Mr. Komiske, who moved here about 1960, was a native of South Dakota. He was a graduate of the South Dakota School of Mines and Technology and received a master's degree in electrical engineering from George Washington University. He was an Army veteran.

Survivors include his wife, Josephine A., three sons, Michael P., Andrew J. and Patrick II, and two daughters, Laura C. and Cara A. Komiske, all of Silver Spring; his mother, Anastasia Komiske of Rapid City, S.D., and a sister, Joyce Reid of Alexandria.

MARY T.J. HUTTON

Practical Nurse

Mary Tudor Jones Hutton, 75, a retired practical nurse who served on the board of the Alexandria Women's Shelter and was a member of Trinity Episcopal Church in Arlington, died Sept. 9 at Walter Reed Army Medical Center after surgery for a heart ailment.

She had worked at Melwood Farm Treatment Center, a substance abuse treatment facility in Olney, from the mid-1970s until retiring in 1985.

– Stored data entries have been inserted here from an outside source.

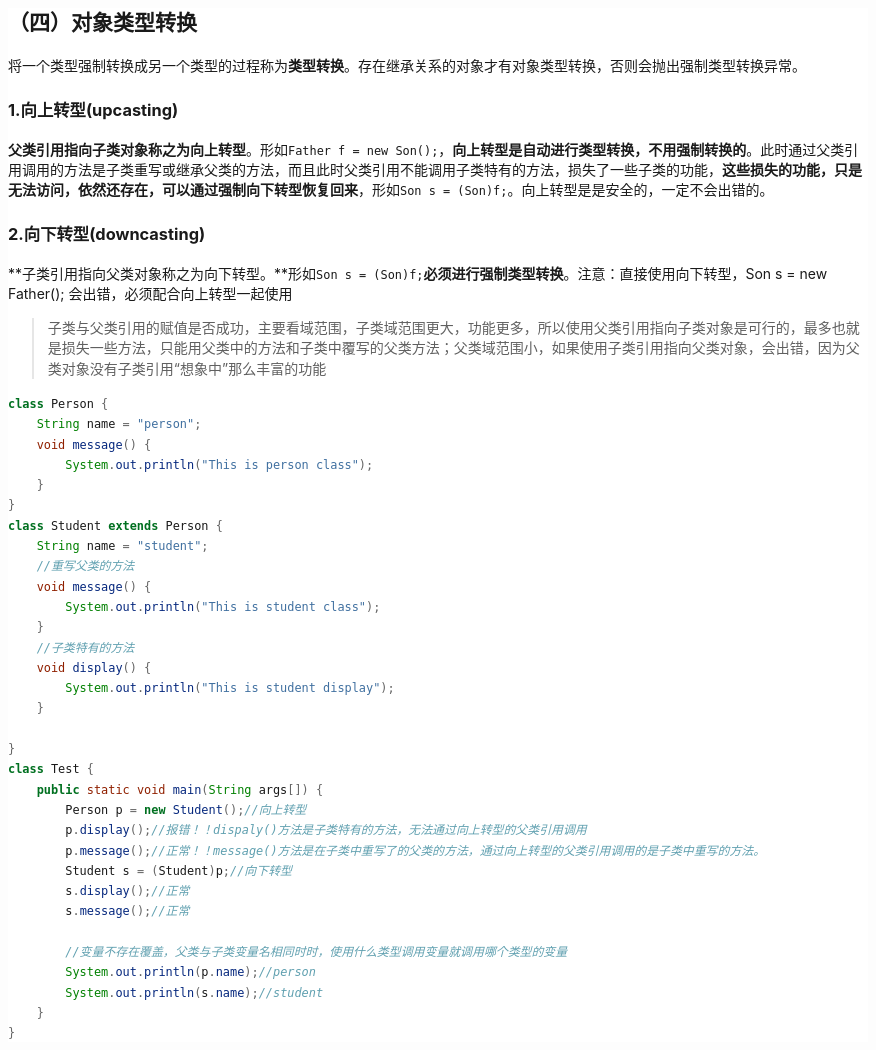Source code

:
 ```java
```

## （四）对象类型转换

将一个类型强制转换成另一个类型的过程称为**类型转换**。存在继承关系的对象才有对象类型转换，否则会抛出强制类型转换异常。

### 1.向上转型(upcasting)

​	**父类引用指向子类对象称之为向上转型**。形如`Father f = new Son();`，**向上转型是自动进行类型转换，不用强制转换的**。此时通过父类引用调用的方法是子类重写或继承父类的方法，而且此时父类引用不能调用子类特有的方法，损失了一些子类的功能，**这些损失的功能，只是无法访问，依然还存在，可以通过强制向下转型恢复回来**，形如`Son s = (Son)f;`。向上转型是是安全的，一定不会出错的。

### 2.向下转型(downcasting)

​	**子类引用指向父类对象称之为向下转型。**形如`Son s = (Son)f;`**必须进行强制类型转换**。注意：直接使用向下转型，Son s = new Father(); 会出错，必须配合向上转型一起使用

> 子类与父类引用的赋值是否成功，主要看域范围，子类域范围更大，功能更多，所以使用父类引用指向子类对象是可行的，最多也就是损失一些方法，只能用父类中的方法和子类中覆写的父类方法；父类域范围小，如果使用子类引用指向父类对象，会出错，因为父类对象没有子类引用“想象中”那么丰富的功能

```java
class Person {
    String name = "person";
    void message() {
        System.out.println("This is person class");
    }
}
class Student extends Person {
    String name = "student";
    //重写父类的方法
    void message() {
        System.out.println("This is student class");
    }
    //子类特有的方法
    void display() {
        System.out.println("This is student display");
    }

}
class Test {
    public static void main(String args[]) {
        Person p = new Student();//向上转型
        p.display();//报错！！dispaly()方法是子类特有的方法，无法通过向上转型的父类引用调用
        p.message();//正常！！message()方法是在子类中重写了的父类的方法，通过向上转型的父类引用调用的是子类中重写的方法。
        Student s = (Student)p;//向下转型
        s.display();//正常
        s.message();//正常
        
        //变量不存在覆盖，父类与子类变量名相同时时，使用什么类型调用变量就调用哪个类型的变量
        System.out.println(p.name);//person
        System.out.println(s.name);//student
    }
}
```
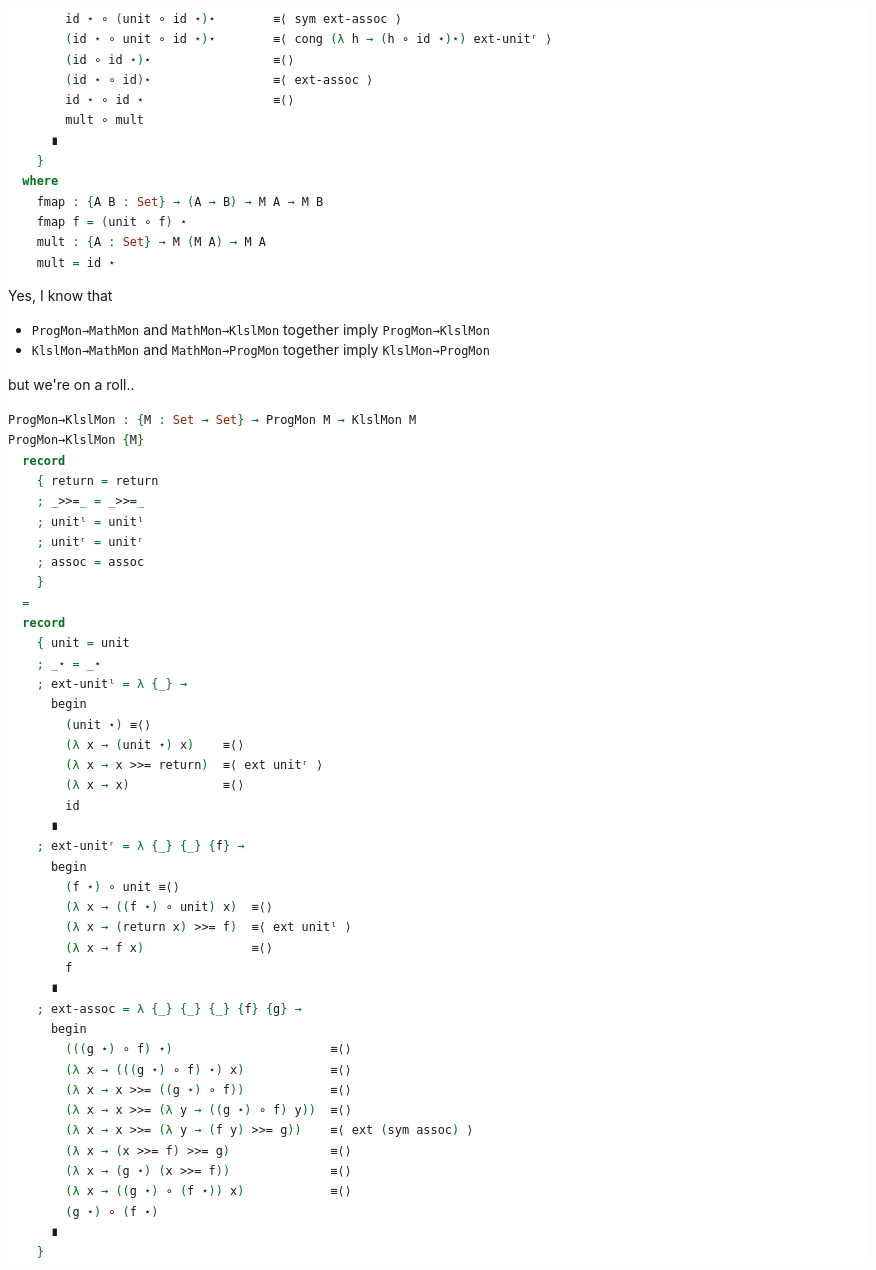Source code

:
 ```agda
        id ⋆ ∘ (unit ∘ id ⋆)⋆        ≡⟨ sym ext-assoc ⟩
        (id ⋆ ∘ unit ∘ id ⋆)⋆        ≡⟨ cong (λ h → (h ∘ id ⋆)⋆) ext-unitʳ ⟩
        (id ∘ id ⋆)⋆                 ≡⟨⟩
        (id ⋆ ∘ id)⋆                 ≡⟨ ext-assoc ⟩
        id ⋆ ∘ id ⋆                  ≡⟨⟩
        mult ∘ mult
      ∎
    }
  where
    fmap : {A B : Set} → (A → B) → M A → M B
    fmap f = (unit ∘ f) ⋆
    mult : {A : Set} → M (M A) → M A
    mult = id ⋆
```

Yes, I know that

* `ProgMon→MathMon` and `MathMon→KlslMon` together imply `ProgMon→KlslMon`
* `KlslMon→MathMon` and `MathMon→ProgMon` together imply `KlslMon→ProgMon`

but we're on a roll..

```agda
ProgMon→KlslMon : {M : Set → Set} → ProgMon M → KlslMon M
ProgMon→KlslMon {M}
  record
    { return = return
    ; _>>=_ = _>>=_
    ; unitˡ = unitˡ
    ; unitʳ = unitʳ
    ; assoc = assoc
    }
  =
  record
    { unit = unit
    ; _⋆ = _⋆
    ; ext-unitˡ = λ {_} →
      begin
        (unit ⋆) ≡⟨⟩
        (λ x → (unit ⋆) x)    ≡⟨⟩
        (λ x → x >>= return)  ≡⟨ ext unitʳ ⟩
        (λ x → x)             ≡⟨⟩
        id
      ∎
    ; ext-unitʳ = λ {_} {_} {f} →
      begin
        (f ⋆) ∘ unit ≡⟨⟩
        (λ x → ((f ⋆) ∘ unit) x)  ≡⟨⟩
        (λ x → (return x) >>= f)  ≡⟨ ext unitˡ ⟩
        (λ x → f x)               ≡⟨⟩
        f
      ∎
    ; ext-assoc = λ {_} {_} {_} {f} {g} →
      begin
        (((g ⋆) ∘ f) ⋆)                      ≡⟨⟩
        (λ x → (((g ⋆) ∘ f) ⋆) x)            ≡⟨⟩
        (λ x → x >>= ((g ⋆) ∘ f))            ≡⟨⟩
        (λ x → x >>= (λ y → ((g ⋆) ∘ f) y))  ≡⟨⟩
        (λ x → x >>= (λ y → (f y) >>= g))    ≡⟨ ext (sym assoc) ⟩
        (λ x → (x >>= f) >>= g)              ≡⟨⟩
        (λ x → (g ⋆) (x >>= f))              ≡⟨⟩
        (λ x → ((g ⋆) ∘ (f ⋆)) x)            ≡⟨⟩
        (g ⋆) ∘ (f ⋆)
      ∎
    }
```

Mrs. Hutton, who lived in Washington, was a native of New Haven, Conn. She had accompanied her husband, Col. Hamilton M. Hutton, to Army posts in this country and abroad before moving here in 1954. Col. Hutton died in 1962.

Survivors include a son, Richard M. Hutton of Oakton, and three daughters, Sarah H. Blanton of Bristol, Tenn., Melissa M. Hutton of Charlottesville, and Frances H. Karsner of Fairfax.

GRACE Q. CAMPBELL

AU French Teacher

Grace Quinlan Campbell, 66, who taught French at American University from 1969 to 1974 and from 1979 to 1985, died of cancer Sept. 9 at Sibley Memorial Hospital. She lived in Chevy Chase.

Mrs. Campbell, who moved here in 1955, was a native of Norwalk, Conn. She was a 1944 graduate of Barnard College, where she was elected to Phi Beta Kappa, and received a master's degree in French from American University.

She accompanied her husband to NATO posts in Paris, from 1958 to 1966, and Brussels, from 1974 to 1977. During those years, she studied at the University of Paris and tutored Americans in French.

Mrs. Campbell had done volunteer work for the Literacy Council of Montgomery County and was a member of Phi Kappa Phi, an honorary language organization.

Survivors include her husband, Kelly Campbell of Chevy Chase, whom she married in 1942; two sons, Kevin, of New Hope, Pa., and David, of Virginia Beach; two daughters, Ellen B. Dressel of Mount Holly Springs, Pa., and Janice McDermott of Somerville, Mass., and five grandchildren.